(PROBLEM DESCRIPTION): Go through the material below and count the lines with the string "Green"; the number is the whole answer.

(DATA FOR THIS TASK):
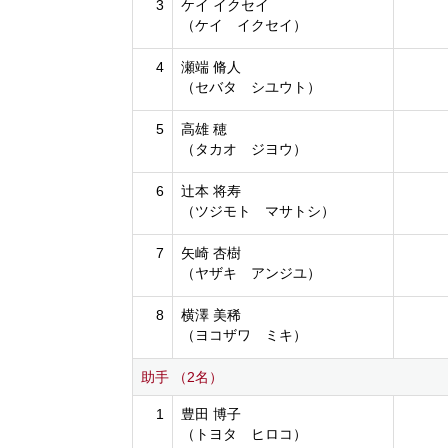
3
ケイ イクセイ
（ケイ イクセイ）
4
瀬端 脩人
（セバタ シユウト）
5
高雄 穂
（タカオ ジヨウ）
6
辻本 将寿
（ツジモト マサトシ）
7
矢崎 杏樹
（ヤザキ アンジユ）
8
横澤 美稀
（ヨコザワ ミキ）
助手 （2名）
1
豊田 博子
（トヨタ ヒロコ）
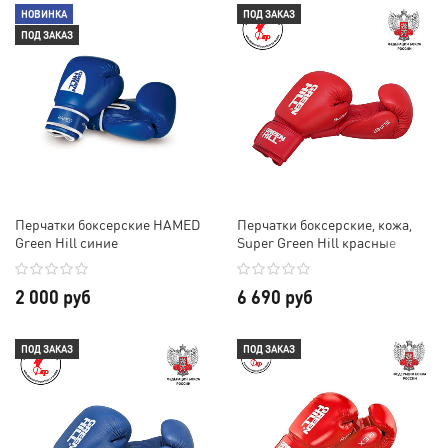
НОВИНКА
ПОД ЗАКАЗ
ПОД ЗАКАЗ
Перчатки боксерские HAMED
Перчатки боксерские, кожа,
Green Hill синие
Super Green Hill красные
2 000 руб
6 690 руб
ПОД ЗАКАЗ
ПОД ЗАКАЗ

(THE COMPLETED TASK): 2